O critério de classificação à Copa Sul-Americana atrelado a uma eliminação precoce na Copa do Brasil recebe críticas do blog desde a divulgação da CBF, em 3 de agosto de 2012. Sobretudo pelo interesse local, com participações pernambucanas desde 2013, com Sport (3) e Náutico (1). Porém, a discussão demorou a ganhar amplitude na imprensa nacional, fazendo com o que o modelo antidesportivo passasse quase à margem. Em 2015, pela primeira vez houve a discussão para mudança, que poderia resultar na escolha prévia. Afinal, nenhum clube, que tenha o interesse de jogar a Sula, aceita a ideia de perder na Copa do Brasil, inclusive para rivais bem inferiores tecnicamente.

Por uma questão de calendário no segundo semestre, consequência de uma briga entre emissoras de tevê (Fox e Globo), os torneios acabaram com datas simultâneas a partir das oitavas de final. Era preciso que algum clube se posicionasse oficialmente contra o critério. Escalar reservas, por mais óbvio que fosse o objetivo, já não era suficiente. Por isso, a postura do Sport merece elogios. O Leão emitiu uma nota oficial escolhendo a Sul-Americana, se indignando contra o sistema vigente e deixando claro como irá encarar a Copa do Brasil, com uma equipe Sub 20. Em itálico, destaco alguns pontos.
“Diante de um regulamento arcaico, que obriga os clubes a em determinado momento optar entre a permanência nessa competição brasileira ou a participação na Copa Sul-Americana, a Diretoria do Leão vem a público anunciar que irá priorizar a busca pelo título internacional.”
Na visão do blog, decisão leonina foi acertada. Os leitores que acompanham o blog há algum tempo já devem ter visto postagens do tipo, algumas com hiperlinks neste texto. A última delas, em 2015, você pode acessar aqui.
“Tal decisão baseou-se no planejamento estratégico do Clube para 2016 que, além de ter como meta prioritária o Campeonato Brasileiro Série A, visa ainda a conquista de um título internacional. É importante ressaltar que a opção pelo torneio sul-americano não causará mudança no planejamento financeiro, já que a Copa do Brasil e a Sul-Americana se equivalem neste quesito.”
A Copa do Brasil tem um peso enorme na história rubro-negra, com a segunda estrela dourada oriunda da taça de 2008. Justamente por ter esse título, um troféu num contexto internacional inédito (para todo o Nordeste) seria essencial para um novo patamar – dando quatro vagas em 2016: Sula, Libertadores, Recopa e Suruga.
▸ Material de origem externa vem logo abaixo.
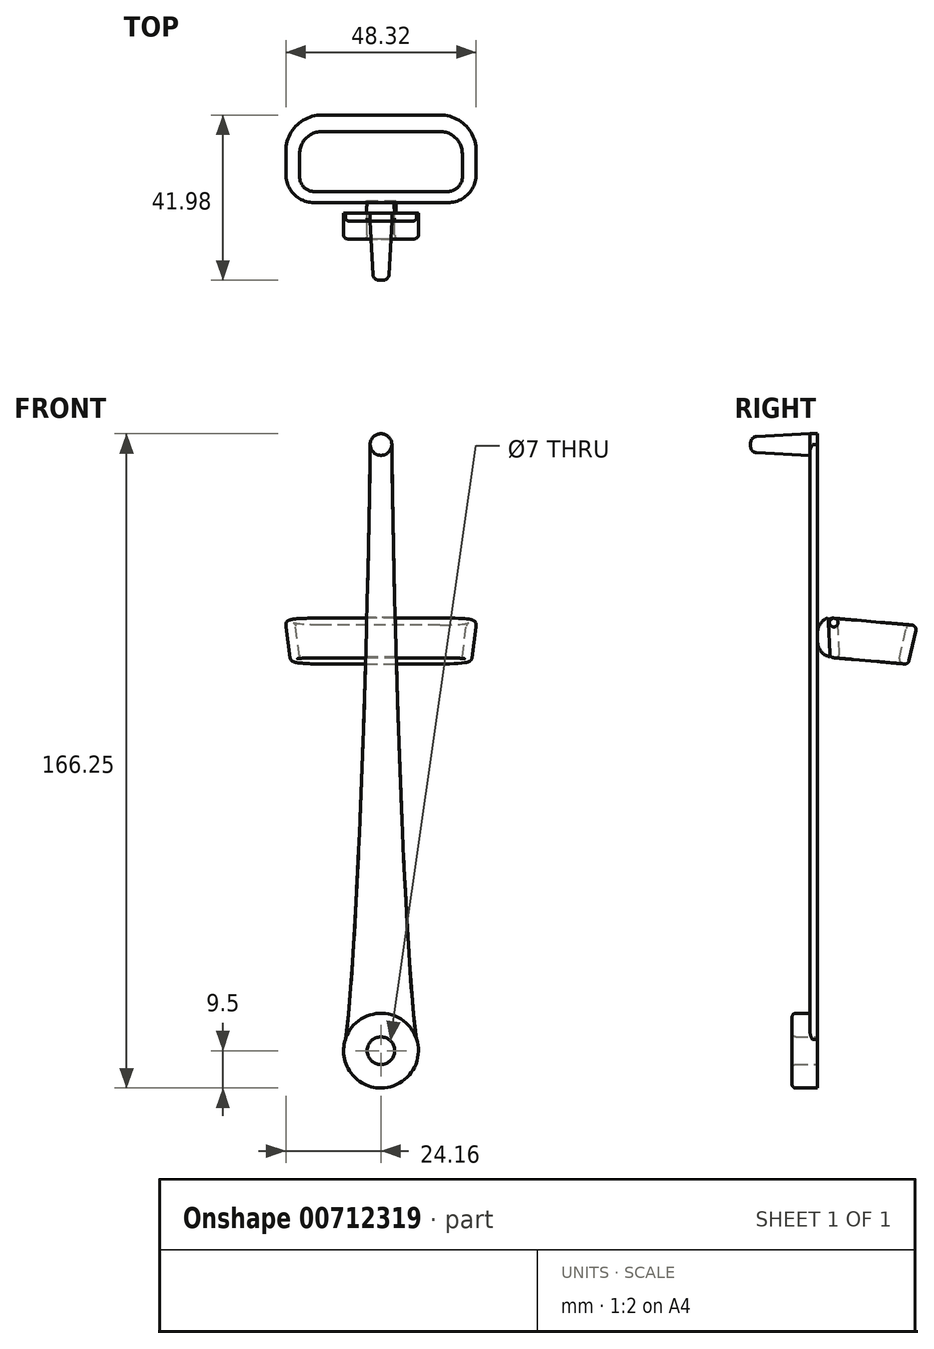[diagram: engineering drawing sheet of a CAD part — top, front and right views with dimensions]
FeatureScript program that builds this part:
annotation { "Feature Type Name" : "Feature", "Feature Type Description" : "" }
export const myFeature = defineFeature(function(context is Context, id is Id, definition is map)
    precondition{}
    {
        {
            var Q0;
            Q0=qCreatedBy(makeId("Front.planeOp"),FACE);
            var sketch = newSketch(context, id + "F0", { "sketchPlane" : qUnion([Q0])});
            skCircle(sketch, "E0", {"center": v(0, 0) * mm, "radius": 9.5 * mm});
            skCircle(sketch, "E1", {"center": v(0, 0) * mm, "radius": 3.5 * mm});
            skSolve(sketch);
        }
        {
            var Q0;
            Q0=makeQuery(id+"F0.imprint","IMPRINT",FACE,{"disambiguationData":[TD([[makeQuery(id+"F0.imprint","IMPRINT",EDGE,{"derivedFrom":sQuery(id+"F0.wireOp",EDGE,"E0")}),1.0]])]});
            extrude(context, id + "F1", {"entities" : qUnion([Q0]), "depth" : 4.5 * mm, "offsetDistance" : 25 * mm});
        }
        {
            var Q0;
            Q0=qCreatedBy(makeId("Front.planeOp"),FACE);
            var sketch = newSketch(context, id + "F2", { "sketchPlane" : qUnion([Q0])});
            skCircle(sketch, "E2", {"center": v(0, 154) * mm, "radius": 2.75 * mm});
            skSolve(sketch);
        }
        {
            var Q0;
            Q0=qCreatedBy(makeId("Front.planeOp"),FACE);
            var sketch = newSketch(context, id + "F3", { "sketchPlane" : qUnion([Q0])});
            skFitSpline(sketch, "E3", {"points": [v(-2.75, 154) * mm, v(-9.19, 2.27) * mm], "startDerivative": vector(-2.68, -217.9) * mm, "endDerivative": vector(-6.14, -26.1) * mm});
            skLineSegment(sketch, "E4", {"start": v(-9.19, 2.27) * mm, "end": v(0, 8.9) * mm});
            skLineSegment(sketch, "E5", {"start": v(0, 8.9) * mm, "end": v(0, 154) * mm});
            skLineSegment(sketch, "E6", {"start": v(0, 154) * mm, "end": v(-2.75, 154) * mm});
            skLineSegment(sketch, "E7.MirrorCS", {"start": v(0, 154) * mm, "end": v(2.75, 154) * mm});
            skFitSpline(sketch, "E8.MirrorCS", {"points": [v(2.75, 154) * mm, v(9.19, 2.27) * mm], "startDerivative": vector(2.68, -217.9) * mm, "endDerivative": vector(6.14, -26.1) * mm});
            skLineSegment(sketch, "E9.MirrorCS", {"start": v(9.19, 2.27) * mm, "end": v(0, 8.9) * mm});
            skSolve(sketch);
        }
        {
            var Q0;
            Q0 = qSketchRegion(id + "F3", true);
            extrude(context, id + "F4", {"entities" : qUnion([Q0]), "operationType" : NewBodyOperationType.ADD, "oppositeDirection" : true, "depth" : 2 * mm, "offsetDistance" : 25 * mm});
        }
        {
            var Q0;
            Q0 = qSketchRegion(id + "F0", true);
            extrude(context, id + "F5", {"entities" : qUnion([Q0]), "operationType" : NewBodyOperationType.ADD, "oppositeDirection" : true, "depth" : 2 * mm, "offsetDistance" : 25 * mm});
        }
        {
            var Q0;
            Q0=makeQuery(id+"F2.imprint","IMPRINT",FACE,{"disambiguationData":[TD([[makeQuery(id+"F2.imprint","IMPRINT",EDGE,{"derivedFrom":sQuery(id+"F2.wireOp",EDGE,"E2")}),1.0]])]});
            var Q1;
            Q1=sQuery(id+"F2.wireOp",EDGE,"E2");
            extrude(context, id + "F6", {"entities" : qUnion([Q0]), "operationType" : NewBodyOperationType.ADD, "surfaceEntities" : qUnion([Q1]), "depth" : 15 * mm, "offsetDistance" : 25 * mm, "hasDraft" : true, "draftAngle" : 3 * degree, "draftPullDirection" : true});
        }
        {
            var Q0;
            Q0 = qSketchRegion(id + "F2", true);
            extrude(context, id + "F7", {"entities" : qUnion([Q0]), "operationType" : NewBodyOperationType.ADD, "oppositeDirection" : true, "depth" : 2 * mm, "offsetDistance" : 25 * mm});
        }
        {
            var Q0;
            Q0=qCreatedBy(makeId("Top.planeOp"),FACE);
            cPlane(context, id + "F8", {"entities" : qUnion([Q0]), "cplaneType" : CPlaneType.OFFSET, "offset" : 100 * mm, "width" : 150 * mm, "height" : 150 * mm});
        }
        {
            var Q0;
            Q0=qCreatedBy(id+"F8.planeOp",FACE);
            var sketch = newSketch(context, id + "F9", { "sketchPlane" : qUnion([Q0])});
            skLineSegment(sketch, "E10.bottom", {"start": v(15, 23.5) * mm, "end": v(-15, 23.5) * mm});
            skLineSegment(sketch, "E10.top", {"start": v(17, 8.5) * mm, "end": v(-17, 8.5) * mm});
            skLineSegment(sketch, "E10.left", {"start": v(20.5, 18) * mm, "end": v(20.5, 12) * mm});
            skLineSegment(sketch, "E10.right", {"start": v(-20.5, 18) * mm, "end": v(-20.5, 12) * mm});
            skPoint(sketch, "E10.middle", {"position": v(0, 16) * mm});
            skPoint(sketch, "E11.visualSharp", {"position": v(-20.5, 23.5) * mm});
            skArc(sketch, "E11.filletArc", {"start": v(-15, 23.5) * mm, "mid": v(-18.89, 21.89) * mm, "end": v(-20.5, 18) * mm});
            skPoint(sketch, "E12.visualSharp", {"position": v(20.5, 23.5) * mm});
            skArc(sketch, "E12.filletArc", {"start": v(20.5, 18) * mm, "mid": v(18.89, 21.89) * mm, "end": v(15, 23.5) * mm});
            skPoint(sketch, "E13.visualSharp", {"position": v(-20.5, 8.5) * mm});
            skArc(sketch, "E13.filletArc", {"start": v(-20.5, 12) * mm, "mid": v(-19.47, 9.53) * mm, "end": v(-17, 8.5) * mm});
            skPoint(sketch, "E14.visualSharp", {"position": v(20.5, 8.5) * mm});
            skArc(sketch, "E14.filletArc", {"start": v(17, 8.5) * mm, "mid": v(19.47, 9.53) * mm, "end": v(20.5, 12) * mm});
            skArc(sketch, "E15.0", {"start": v(23, 18) * mm, "mid": v(20.66, 23.66) * mm, "end": v(15, 26) * mm});
            skLineSegment(sketch, "E15.1", {"start": v(23, 18) * mm, "end": v(23, 12) * mm});
            skLineSegment(sketch, "E15.2", {"start": v(15, 26) * mm, "end": v(-15, 26) * mm});
            skArc(sketch, "E15.3", {"start": v(17, 6) * mm, "mid": v(21.24, 7.76) * mm, "end": v(23, 12) * mm});
            skArc(sketch, "E15.4", {"start": v(-15, 26) * mm, "mid": v(-20.66, 23.66) * mm, "end": v(-23, 18) * mm});
            skLineSegment(sketch, "E15.5", {"start": v(-23, 18) * mm, "end": v(-23, 12) * mm});
            skArc(sketch, "E15.6", {"start": v(-23, 12) * mm, "mid": v(-21.24, 7.76) * mm, "end": v(-17, 6) * mm});
            skLineSegment(sketch, "E15.7", {"start": v(17, 6) * mm, "end": v(-17, 6) * mm});
            skSolve(sketch);
        }
        {
            var Q0;
            Q0=makeQuery(id+"F9.imprint","IMPRINT",FACE,{"disambiguationData":[TD([[makeQuery(id+"F9.imprint","IMPRINT",EDGE,{"derivedFrom":sQuery(id+"F9.wireOp",EDGE,"E10.bottom")}),-1.0]])]});
            extrude(context, id + "F10", {"entities" : qUnion([Q0]), "depth" : 10 * mm, "offsetDistance" : 25 * mm, "hasDraft" : true, "draftAngle" : 7.5 * degree});
        }
        {
            var Q0;
            Q0=makeQuery(id+"F9.imprint","IMPRINT",FACE,{"disambiguationData":[TD([[makeQuery(id+"F9.imprint","IMPRINT",EDGE,{"derivedFrom":sQuery(id+"F9.wireOp",EDGE,"E10.bottom")}),1.0]])]});
            extrude(context, id + "F11", {"entities" : qUnion([Q0]), "depth" : 25 * mm, "offsetDistance" : 25 * mm, "hasDraft" : true, "draftAngle" : 7.5 * degree});
        }
        {
            var Q0;
            Q0=makeQuery(id+"F11.opExtrude","SWEPT_BODY",BODY,{"disambiguationData":[OSD([sQuery(id+"F9.wireOp",EDGE,"E10.bottom"),sQuery(id+"F9.wireOp",EDGE,"E10.top"),sQuery(id+"F9.wireOp",EDGE,"E10.left"),sQuery(id+"F9.wireOp",EDGE,"E10.right"),sQuery(id+"F9.wireOp",EDGE,"E11.filletArc"),sQuery(id+"F9.wireOp",EDGE,"E12.filletArc"),sQuery(id+"F9.wireOp",EDGE,"E13.filletArc"),sQuery(id+"F9.wireOp",EDGE,"E14.filletArc")])]});
            var Q1;
            Q1=makeQuery(id+"F10.opExtrude","SWEPT_BODY",BODY,{"disambiguationData":[OSD([sQuery(id+"F9.wireOp",EDGE,"E10.bottom"),sQuery(id+"F9.wireOp",EDGE,"E10.top"),sQuery(id+"F9.wireOp",EDGE,"E10.left"),sQuery(id+"F9.wireOp",EDGE,"E10.right"),sQuery(id+"F9.wireOp",EDGE,"E11.filletArc"),sQuery(id+"F9.wireOp",EDGE,"E12.filletArc"),sQuery(id+"F9.wireOp",EDGE,"E13.filletArc"),sQuery(id+"F9.wireOp",EDGE,"E14.filletArc"),sQuery(id+"F9.wireOp",EDGE,"E15.0"),sQuery(id+"F9.wireOp",EDGE,"E15.1"),sQuery(id+"F9.wireOp",EDGE,"E15.2"),sQuery(id+"F9.wireOp",EDGE,"E15.3"),sQuery(id+"F9.wireOp",EDGE,"E15.4"),sQuery(id+"F9.wireOp",EDGE,"E15.5"),sQuery(id+"F9.wireOp",EDGE,"E15.6"),sQuery(id+"F9.wireOp",EDGE,"E15.7")])]});
            booleanBodies(context, id + "F12", {"operationType" : BooleanOperationType.SUBTRACTION, "tools" : qUnion([Q0]), "targets" : qUnion([Q1])});
        }
        {
            var Q0;
            Q0=makeQuery(id+"F7.boolean.opBoolean","MERGE",FACE,{"derivedFrom":[makeQuery(id+"F5.boolean.opBoolean","MERGE",FACE,{"derivedFrom":[makeQuery(id+"F4.opExtrude","CAP_FACE",FACE,{"disambiguationData":[OSD([sQuery(id+"F3.wireOp",EDGE,"E3"),sQuery(id+"F3.wireOp",EDGE,"E4"),sQuery(id+"F3.wireOp",EDGE,"E6"),sQuery(id+"F3.wireOp",EDGE,"E7.MirrorCS"),sQuery(id+"F3.wireOp",EDGE,"E8.MirrorCS"),sQuery(id+"F3.wireOp",EDGE,"E9.MirrorCS")])],"isStart":false}),makeQuery(id+"F5.opExtrude","CAP_FACE",FACE,{"disambiguationData":[OSD([sQuery(id+"F0.wireOp",EDGE,"E0"),sQuery(id+"F0.wireOp",EDGE,"E1")])],"isStart":false})]}),makeQuery(id+"F7.opExtrude","CAP_FACE",FACE,{"disambiguationData":[OSD([sQuery(id+"F2.wireOp",EDGE,"E2")])],"isStart":false})]});
            var sketch = newSketch(context, id + "F13", { "sketchPlane" : qUnion([Q0])});
            skLineSegment(sketch, "E16", {"start": v(-3.32, 110) * mm, "end": v(3.6, 110) * mm});
            skLineSegment(sketch, "E17", {"start": v(3.6, 110) * mm, "end": v(3.87, 100.03) * mm});
            skLineSegment(sketch, "E18", {"start": v(3.87, 100.03) * mm, "end": v(-3.87, 100.03) * mm});
            skLineSegment(sketch, "E19", {"start": v(-3.87, 100.03) * mm, "end": v(-3.32, 110) * mm});
            skSolve(sketch);
        }
        {
            var Q0;
            Q0=makeQuery(id+"F10.opExtrude","SWEPT_BODY",BODY,{"disambiguationData":[OSD([sQuery(id+"F9.wireOp",EDGE,"E10.bottom"),sQuery(id+"F9.wireOp",EDGE,"E10.top"),sQuery(id+"F9.wireOp",EDGE,"E10.left"),sQuery(id+"F9.wireOp",EDGE,"E10.right"),sQuery(id+"F9.wireOp",EDGE,"E11.filletArc"),sQuery(id+"F9.wireOp",EDGE,"E12.filletArc"),sQuery(id+"F9.wireOp",EDGE,"E13.filletArc"),sQuery(id+"F9.wireOp",EDGE,"E14.filletArc"),sQuery(id+"F9.wireOp",EDGE,"E15.0"),sQuery(id+"F9.wireOp",EDGE,"E15.1"),sQuery(id+"F9.wireOp",EDGE,"E15.2"),sQuery(id+"F9.wireOp",EDGE,"E15.3"),sQuery(id+"F9.wireOp",EDGE,"E15.4"),sQuery(id+"F9.wireOp",EDGE,"E15.5"),sQuery(id+"F9.wireOp",EDGE,"E15.6"),sQuery(id+"F9.wireOp",EDGE,"E15.7")])]});
            var Q1;
            Q1=makeQuery(id+"F10.opExtrude","CAP_EDGE",EDGE,{"disambiguationData":[OSD([sQuery(id+"F9.wireOp",EDGE,"E15.7")])],"isStart":false});
            transform(context, id + "F14", {"entities" : qUnion([Q0]), "transformType" : TransformType.ROTATION, "transformAxis" : qUnion([Q1]), "angle" : 5 * degree, "makeCopy" : false});
        }
        {
            var Q0;
            {var subQ6=sQuery(id+"F13.wireOp",EDGE,"E18");Q0=makeQuery(id+"F13.imprint","IMPRINT",FACE,{"disambiguationData":[TD([[makeQuery(id+"F13.imprint","IMPRINT",EDGE,{"derivedFrom":subQ6}),-1.0]])]});}
            var Q1;
            Q1=makeQuery(id+"F10.opExtrude","SWEPT_BODY",BODY,{"disambiguationData":[OSD([sQuery(id+"F9.wireOp",EDGE,"E10.bottom"),sQuery(id+"F9.wireOp",EDGE,"E10.top"),sQuery(id+"F9.wireOp",EDGE,"E10.left"),sQuery(id+"F9.wireOp",EDGE,"E10.right"),sQuery(id+"F9.wireOp",EDGE,"E11.filletArc"),sQuery(id+"F9.wireOp",EDGE,"E12.filletArc"),sQuery(id+"F9.wireOp",EDGE,"E13.filletArc"),sQuery(id+"F9.wireOp",EDGE,"E14.filletArc"),sQuery(id+"F9.wireOp",EDGE,"E15.0"),sQuery(id+"F9.wireOp",EDGE,"E15.1"),sQuery(id+"F9.wireOp",EDGE,"E15.2"),sQuery(id+"F9.wireOp",EDGE,"E15.3"),sQuery(id+"F9.wireOp",EDGE,"E15.4"),sQuery(id+"F9.wireOp",EDGE,"E15.5"),sQuery(id+"F9.wireOp",EDGE,"E15.6"),sQuery(id+"F9.wireOp",EDGE,"E15.7")])]});
            extrude(context, id + "F15", {"entities" : qUnion([Q0]), "endBound" : BoundingType.UP_TO_BODY, "depth" : 25 * mm, "endBoundEntityBody" : qUnion([Q1]), "offsetDistance" : 25 * mm});
        }
        {
            var Q0;
            Q0=makeQuery(id+"F15.opExtrude","CAP_EDGE",EDGE,{"disambiguationData":[OSD([sQuery(id+"F13.wireOp",EDGE,"E16")])],"isStart":true});
            var Q1;
            Q1=makeQuery(id+"F15.opExtrude","CAP_EDGE",EDGE,{"disambiguationData":[OSD([sQuery(id+"F13.wireOp",EDGE,"E18")])],"isStart":true});
            fillet(context, id + "F16", {"entities" : qUnion([Q0, Q1]), "radius" : 4 * mm, "tangentPropagation" : true, "allowEdgeOverflow" : false});
        }
        {
            var Q0;
            {var subQ0=sQuery(id+"F9.wireOp",EDGE,"E10.top");Q0=makeQuery(id+"F12.opBoolean","INTERSECT",EDGE,{"derivedFrom":[makeQuery(id+"F10.opExtrude","CAP_FACE",FACE,{"disambiguationData":[OSD([sQuery(id+"F9.wireOp",EDGE,"E10.bottom"),subQ0,sQuery(id+"F9.wireOp",EDGE,"E10.left"),sQuery(id+"F9.wireOp",EDGE,"E10.right"),sQuery(id+"F9.wireOp",EDGE,"E11.filletArc"),sQuery(id+"F9.wireOp",EDGE,"E12.filletArc"),sQuery(id+"F9.wireOp",EDGE,"E13.filletArc"),sQuery(id+"F9.wireOp",EDGE,"E14.filletArc"),sQuery(id+"F9.wireOp",EDGE,"E15.0"),sQuery(id+"F9.wireOp",EDGE,"E15.1"),sQuery(id+"F9.wireOp",EDGE,"E15.2"),sQuery(id+"F9.wireOp",EDGE,"E15.3"),sQuery(id+"F9.wireOp",EDGE,"E15.4"),sQuery(id+"F9.wireOp",EDGE,"E15.5"),sQuery(id+"F9.wireOp",EDGE,"E15.6"),sQuery(id+"F9.wireOp",EDGE,"E15.7")])],"isStart":false}),makeQuery(id+"F11.opExtrude","SWEPT_FACE",FACE,{"disambiguationData":[OSD([subQ0])]})]});}
            var Q1;
            {var subQ0=sQuery(id+"F9.wireOp",EDGE,"E10.bottom");Q1=makeQuery(id+"F12.opBoolean","MERGE",EDGE,{"derivedFrom":[makeQuery(id+"F10.opExtrude","CAP_EDGE",EDGE,{"disambiguationData":[OSD([subQ0])],"isStart":true}),makeQuery(id+"F11.opExtrude","CAP_EDGE",EDGE,{"disambiguationData":[OSD([subQ0])],"isStart":true})]});}
            var Q2;
            Q2=makeQuery(id+"F10.opExtrude","CAP_EDGE",EDGE,{"disambiguationData":[OSD([sQuery(id+"F9.wireOp",EDGE,"E15.2")])],"isStart":true});
            var Q3;
            Q3=makeQuery(id+"F10.opExtrude","CAP_EDGE",EDGE,{"disambiguationData":[OSD([sQuery(id+"F9.wireOp",EDGE,"E15.2")])],"isStart":false});
            fillet(context, id + "F17", {"entities" : qUnion([Q0, Q1, Q2, Q3]), "radius" : 1.1 * mm, "tangentPropagation" : true, "allowEdgeOverflow" : false});
        }
        {
            var Q0;
            Q0=makeQuery(id+"F6.opExtrude","CAP_EDGE",EDGE,{"disambiguationData":[OSD([sQuery(id+"F2.wireOp",EDGE,"E2")])],"isStart":false});
            fillet(context, id + "F18", {"entities" : qUnion([Q0]), "radius" : 1.5 * mm, "tangentPropagation" : true, "allowEdgeOverflow" : false});
        }
        {
            var Q0;
            Q0=makeQuery(id+"F1.opExtrude","CAP_EDGE",EDGE,{"disambiguationData":[OSD([sQuery(id+"F0.wireOp",EDGE,"E0")])],"isStart":false});
            var Q1;
            Q1=makeQuery(id+"F1.opExtrude","CAP_EDGE",EDGE,{"disambiguationData":[OSD([sQuery(id+"F0.wireOp",EDGE,"E1")])],"isStart":false});
            fillet(context, id + "F19", {"entities" : qUnion([Q0, Q1]), "radius" : 1 * mm, "tangentPropagation" : true, "allowEdgeOverflow" : false});
        }
        {
            var Q0;
            {var subQ0=sQuery(id+"F3.wireOp",EDGE,"E8.MirrorCS");Q0=makeQuery(id+"F4.boolean.opBoolean","SPLIT",EDGE,{"disambiguationData":[topologyDisambiguationEdgeConnected([makeQuery(id+"F4.opExtrude","CAP_FACE",FACE,{"disambiguationData":[OSD([sQuery(id+"F3.wireOp",EDGE,"E3"),sQuery(id+"F3.wireOp",EDGE,"E4"),sQuery(id+"F3.wireOp",EDGE,"E6"),sQuery(id+"F3.wireOp",EDGE,"E7.MirrorCS"),subQ0,sQuery(id+"F3.wireOp",EDGE,"E9.MirrorCS")])],"isStart":true})])],"derivedFrom":makeQuery(id+"F4.opExtrude","CAP_EDGE",EDGE,{"disambiguationData":[OSD([subQ0])],"isStart":true})});}
            var Q1;
            {var subQ0=sQuery(id+"F3.wireOp",EDGE,"E3");Q1=makeQuery(id+"F4.boolean.opBoolean","SPLIT",EDGE,{"disambiguationData":[topologyDisambiguationEdgeConnected([makeQuery(id+"F4.opExtrude","CAP_FACE",FACE,{"disambiguationData":[OSD([subQ0,sQuery(id+"F3.wireOp",EDGE,"E4"),sQuery(id+"F3.wireOp",EDGE,"E6"),sQuery(id+"F3.wireOp",EDGE,"E7.MirrorCS"),sQuery(id+"F3.wireOp",EDGE,"E8.MirrorCS"),sQuery(id+"F3.wireOp",EDGE,"E9.MirrorCS")])],"isStart":true})])],"derivedFrom":makeQuery(id+"F4.opExtrude","CAP_EDGE",EDGE,{"disambiguationData":[OSD([subQ0])],"isStart":true})});}
            fillet(context, id + "F20", {"entities" : qUnion([Q0, Q1]), "radius" : 0.75 * mm, "tangentPropagation" : true, "allowEdgeOverflow" : false});
        }
    });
Quanto à premiação, o blog já comprovou isso, uma vez que a Sula paga em dólar. Levando em conta as cifras quando os torneios se “juntam”, a premiação da Sula pagou US$ 2,235 milhões ao campeão em 2015, ou R$ 8 milhões (cotação de R$ 3,61) – a Conmebol já confirmou que haverá aumento em 2016. O mata-mata nacional paga R$ 9 milhões.
A grande questão é a receita nas três primeiras fases do torneio nacional, com o Sport podendo acumular até R$ 1,56 milhão. Já ganhou R$ 420 mil, podendo arrecadar mais R$ 480 mil (2ª) e R$ 660 mil (3ª). Ou seja, uma campanha apenas financeira, pois tecnicamente o caminho já está traçado.
“O Sport ressalta que, na reunião do Conselho Técnico da CBF do ano de 2015, propôs que a opção fosse exercida de maneira clara em prazo anterior às duas competições, proposta acatada pela unanimidade dos clubes da série A e, em tese, então aceita pela CBF. Para surpresa de todos, porém, a CBF manteve, em 2016, a regra antidesportiva e antiética de eliminação da Sul-Americana do clube que ultrapassar a 3ª. Fase da Copa do Brasil.”
Até 16 de março de 2016 havia a dúvida sobre o critério, mas a CBF acabou mantendo o esdrúxulo formato após a divulgação do regulamento da Série A, a base para as vagas internacionais. A desvalorização da Copa do Brasil, até as oitavas, será proporcional à quantidade de clubes com posições semelhantes a do Sport. Ou seja, até oito, abrindo caminho para times sem muita visibilidade, estendendo o prejuízo a quem investe, a própria tevê, com jogos de menor porte.
Ao escolher em abril a Sul-Americana, o Sport evita o desgaste na prévia do torneio, como a possibilidade de escalações mistas, gerando, inclusive, um desinteresse da própria torcida sobre a campanha. A causa foi abraçada de vez.